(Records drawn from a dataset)
+ + + + + + +

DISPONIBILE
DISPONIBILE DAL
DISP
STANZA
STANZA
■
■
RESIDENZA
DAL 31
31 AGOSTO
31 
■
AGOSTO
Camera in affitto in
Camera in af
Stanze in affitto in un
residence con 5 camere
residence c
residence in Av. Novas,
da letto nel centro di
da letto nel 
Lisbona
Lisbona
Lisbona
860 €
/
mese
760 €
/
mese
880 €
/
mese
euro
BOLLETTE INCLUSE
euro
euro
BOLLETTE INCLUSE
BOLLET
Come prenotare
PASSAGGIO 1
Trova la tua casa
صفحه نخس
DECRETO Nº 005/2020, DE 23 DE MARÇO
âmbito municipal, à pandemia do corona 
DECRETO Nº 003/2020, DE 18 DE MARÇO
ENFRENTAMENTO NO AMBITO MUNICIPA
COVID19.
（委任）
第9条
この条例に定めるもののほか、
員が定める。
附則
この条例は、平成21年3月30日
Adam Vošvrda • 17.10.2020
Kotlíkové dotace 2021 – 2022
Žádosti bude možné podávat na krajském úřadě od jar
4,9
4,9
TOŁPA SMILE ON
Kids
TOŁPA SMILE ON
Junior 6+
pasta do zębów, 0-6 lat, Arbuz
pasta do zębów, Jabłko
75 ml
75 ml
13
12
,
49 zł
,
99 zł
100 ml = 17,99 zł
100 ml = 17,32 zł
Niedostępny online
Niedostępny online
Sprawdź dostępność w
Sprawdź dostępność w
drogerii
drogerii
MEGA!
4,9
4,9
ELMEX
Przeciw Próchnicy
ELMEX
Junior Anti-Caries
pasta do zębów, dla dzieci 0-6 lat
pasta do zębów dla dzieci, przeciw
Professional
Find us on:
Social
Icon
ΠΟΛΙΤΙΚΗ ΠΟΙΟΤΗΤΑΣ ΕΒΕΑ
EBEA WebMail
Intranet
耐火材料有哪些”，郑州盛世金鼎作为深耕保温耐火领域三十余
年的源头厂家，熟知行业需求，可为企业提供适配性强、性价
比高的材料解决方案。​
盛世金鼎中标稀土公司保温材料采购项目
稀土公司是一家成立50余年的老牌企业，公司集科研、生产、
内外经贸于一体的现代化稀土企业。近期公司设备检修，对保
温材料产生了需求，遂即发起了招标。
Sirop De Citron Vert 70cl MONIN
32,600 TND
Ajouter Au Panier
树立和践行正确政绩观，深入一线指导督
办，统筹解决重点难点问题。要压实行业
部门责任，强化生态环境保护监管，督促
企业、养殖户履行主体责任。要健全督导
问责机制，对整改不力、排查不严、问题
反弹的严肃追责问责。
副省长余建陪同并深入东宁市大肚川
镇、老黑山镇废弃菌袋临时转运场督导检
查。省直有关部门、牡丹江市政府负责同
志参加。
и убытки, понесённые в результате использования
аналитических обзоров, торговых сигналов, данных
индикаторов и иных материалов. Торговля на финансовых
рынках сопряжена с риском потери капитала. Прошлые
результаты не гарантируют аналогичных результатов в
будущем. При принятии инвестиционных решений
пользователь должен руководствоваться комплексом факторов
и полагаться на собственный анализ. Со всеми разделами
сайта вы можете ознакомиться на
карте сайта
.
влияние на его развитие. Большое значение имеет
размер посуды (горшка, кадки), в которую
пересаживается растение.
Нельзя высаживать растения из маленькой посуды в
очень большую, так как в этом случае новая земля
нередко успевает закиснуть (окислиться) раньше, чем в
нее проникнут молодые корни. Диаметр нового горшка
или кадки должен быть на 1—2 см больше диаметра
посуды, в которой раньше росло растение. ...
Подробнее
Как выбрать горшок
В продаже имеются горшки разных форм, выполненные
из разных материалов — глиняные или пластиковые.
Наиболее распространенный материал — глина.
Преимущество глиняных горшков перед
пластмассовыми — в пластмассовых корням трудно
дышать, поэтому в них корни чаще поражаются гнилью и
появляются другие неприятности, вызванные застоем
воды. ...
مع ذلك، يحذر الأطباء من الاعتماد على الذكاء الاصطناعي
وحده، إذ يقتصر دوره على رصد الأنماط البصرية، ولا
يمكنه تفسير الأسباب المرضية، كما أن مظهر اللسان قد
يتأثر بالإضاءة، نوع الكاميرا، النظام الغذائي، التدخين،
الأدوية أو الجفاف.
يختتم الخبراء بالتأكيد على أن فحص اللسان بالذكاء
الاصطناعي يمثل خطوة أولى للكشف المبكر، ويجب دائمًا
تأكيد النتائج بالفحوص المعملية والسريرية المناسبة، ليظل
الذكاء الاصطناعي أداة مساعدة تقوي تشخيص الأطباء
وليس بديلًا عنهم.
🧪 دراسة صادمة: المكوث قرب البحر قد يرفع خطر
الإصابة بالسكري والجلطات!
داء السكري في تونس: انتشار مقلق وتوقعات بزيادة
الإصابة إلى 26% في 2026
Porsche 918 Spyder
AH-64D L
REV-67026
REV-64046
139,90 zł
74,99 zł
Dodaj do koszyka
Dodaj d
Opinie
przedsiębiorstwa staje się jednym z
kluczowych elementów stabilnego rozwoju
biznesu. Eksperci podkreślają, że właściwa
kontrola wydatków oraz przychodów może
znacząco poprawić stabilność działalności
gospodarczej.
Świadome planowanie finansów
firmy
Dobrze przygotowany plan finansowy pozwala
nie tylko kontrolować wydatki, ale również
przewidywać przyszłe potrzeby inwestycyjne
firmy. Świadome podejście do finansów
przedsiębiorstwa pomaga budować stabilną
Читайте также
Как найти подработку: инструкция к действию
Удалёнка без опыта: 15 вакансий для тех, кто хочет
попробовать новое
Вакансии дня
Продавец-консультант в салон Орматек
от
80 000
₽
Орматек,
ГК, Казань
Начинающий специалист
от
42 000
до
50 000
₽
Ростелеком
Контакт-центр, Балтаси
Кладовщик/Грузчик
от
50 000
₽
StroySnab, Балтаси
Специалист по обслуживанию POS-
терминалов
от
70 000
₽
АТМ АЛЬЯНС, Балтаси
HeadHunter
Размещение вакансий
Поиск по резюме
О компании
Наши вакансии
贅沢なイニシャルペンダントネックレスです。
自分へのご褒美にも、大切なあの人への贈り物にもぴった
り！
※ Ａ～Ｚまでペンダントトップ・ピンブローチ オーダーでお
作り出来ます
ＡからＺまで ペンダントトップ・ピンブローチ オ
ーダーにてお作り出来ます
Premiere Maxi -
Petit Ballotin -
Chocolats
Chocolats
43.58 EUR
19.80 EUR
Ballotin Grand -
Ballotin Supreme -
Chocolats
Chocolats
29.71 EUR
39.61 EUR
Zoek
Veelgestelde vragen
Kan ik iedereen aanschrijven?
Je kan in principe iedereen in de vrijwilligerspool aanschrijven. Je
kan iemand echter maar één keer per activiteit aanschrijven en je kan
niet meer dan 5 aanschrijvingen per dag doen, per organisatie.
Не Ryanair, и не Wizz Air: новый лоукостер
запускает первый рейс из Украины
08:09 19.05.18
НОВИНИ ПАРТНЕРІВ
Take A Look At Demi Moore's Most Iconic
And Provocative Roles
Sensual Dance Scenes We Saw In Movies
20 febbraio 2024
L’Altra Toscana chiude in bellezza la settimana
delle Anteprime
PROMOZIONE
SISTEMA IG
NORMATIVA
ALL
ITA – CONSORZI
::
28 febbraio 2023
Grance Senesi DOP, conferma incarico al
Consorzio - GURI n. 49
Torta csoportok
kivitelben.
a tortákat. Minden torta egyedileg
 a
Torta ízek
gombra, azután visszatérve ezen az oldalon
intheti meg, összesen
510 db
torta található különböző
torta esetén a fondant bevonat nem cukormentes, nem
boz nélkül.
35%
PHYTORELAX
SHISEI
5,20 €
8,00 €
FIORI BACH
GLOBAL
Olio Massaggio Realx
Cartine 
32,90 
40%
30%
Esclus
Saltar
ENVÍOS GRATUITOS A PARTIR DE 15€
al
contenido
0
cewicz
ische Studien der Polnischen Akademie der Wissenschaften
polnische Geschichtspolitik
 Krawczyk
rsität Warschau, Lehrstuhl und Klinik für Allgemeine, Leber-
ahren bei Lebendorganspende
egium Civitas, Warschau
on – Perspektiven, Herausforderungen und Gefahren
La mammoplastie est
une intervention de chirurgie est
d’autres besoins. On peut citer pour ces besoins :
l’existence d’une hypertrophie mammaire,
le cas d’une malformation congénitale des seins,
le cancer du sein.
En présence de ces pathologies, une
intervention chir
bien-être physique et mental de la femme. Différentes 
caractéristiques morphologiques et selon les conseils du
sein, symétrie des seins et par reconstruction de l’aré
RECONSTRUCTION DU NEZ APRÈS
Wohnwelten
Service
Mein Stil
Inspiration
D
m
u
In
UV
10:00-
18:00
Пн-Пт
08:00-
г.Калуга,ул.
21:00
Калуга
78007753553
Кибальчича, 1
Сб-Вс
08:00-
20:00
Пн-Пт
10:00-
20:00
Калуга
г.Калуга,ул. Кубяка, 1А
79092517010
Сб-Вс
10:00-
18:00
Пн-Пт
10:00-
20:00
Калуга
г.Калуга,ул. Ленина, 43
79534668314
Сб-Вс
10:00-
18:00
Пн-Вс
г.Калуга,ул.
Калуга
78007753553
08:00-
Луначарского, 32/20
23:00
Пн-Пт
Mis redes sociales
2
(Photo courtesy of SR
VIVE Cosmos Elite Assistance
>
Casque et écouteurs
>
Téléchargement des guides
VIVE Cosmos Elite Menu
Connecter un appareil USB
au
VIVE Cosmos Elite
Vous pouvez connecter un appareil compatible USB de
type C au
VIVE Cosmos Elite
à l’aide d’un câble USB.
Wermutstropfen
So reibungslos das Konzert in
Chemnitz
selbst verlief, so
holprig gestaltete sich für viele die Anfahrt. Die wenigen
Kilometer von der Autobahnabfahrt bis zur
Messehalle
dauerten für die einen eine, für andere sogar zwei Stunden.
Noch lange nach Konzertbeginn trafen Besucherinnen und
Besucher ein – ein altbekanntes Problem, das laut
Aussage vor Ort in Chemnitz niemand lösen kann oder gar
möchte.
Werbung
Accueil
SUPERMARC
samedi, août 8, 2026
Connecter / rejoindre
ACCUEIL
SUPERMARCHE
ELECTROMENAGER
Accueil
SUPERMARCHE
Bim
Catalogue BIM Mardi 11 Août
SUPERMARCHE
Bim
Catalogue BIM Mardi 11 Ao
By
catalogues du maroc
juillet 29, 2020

+ + + + + + +

Looking at the records above, return exactly the lines from the line with "StroySnab, Балтаси" to the line with "Veelgestelde vragen", both ends included.

StroySnab, Балтаси
Специалист по обслуживанию POS-
терминалов
от
70 000
₽
АТМ АЛЬЯНС, Балтаси
HeadHunter
Размещение вакансий
Поиск по резюме
О компании
Наши вакансии
贅沢なイニシャルペンダントネックレスです。
自分へのご褒美にも、大切なあの人への贈り物にもぴった
り！
※ Ａ～Ｚまでペンダントトップ・ピンブローチ オーダーでお
作り出来ます
ＡからＺまで ペンダントトップ・ピンブローチ オ
ーダーにてお作り出来ます
Premiere Maxi -
Petit Ballotin -
Chocolats
Chocolats
43.58 EUR
19.80 EUR
Ballotin Grand -
Ballotin Supreme -
Chocolats
Chocolats
29.71 EUR
39.61 EUR
Zoek
Veelgestelde vragen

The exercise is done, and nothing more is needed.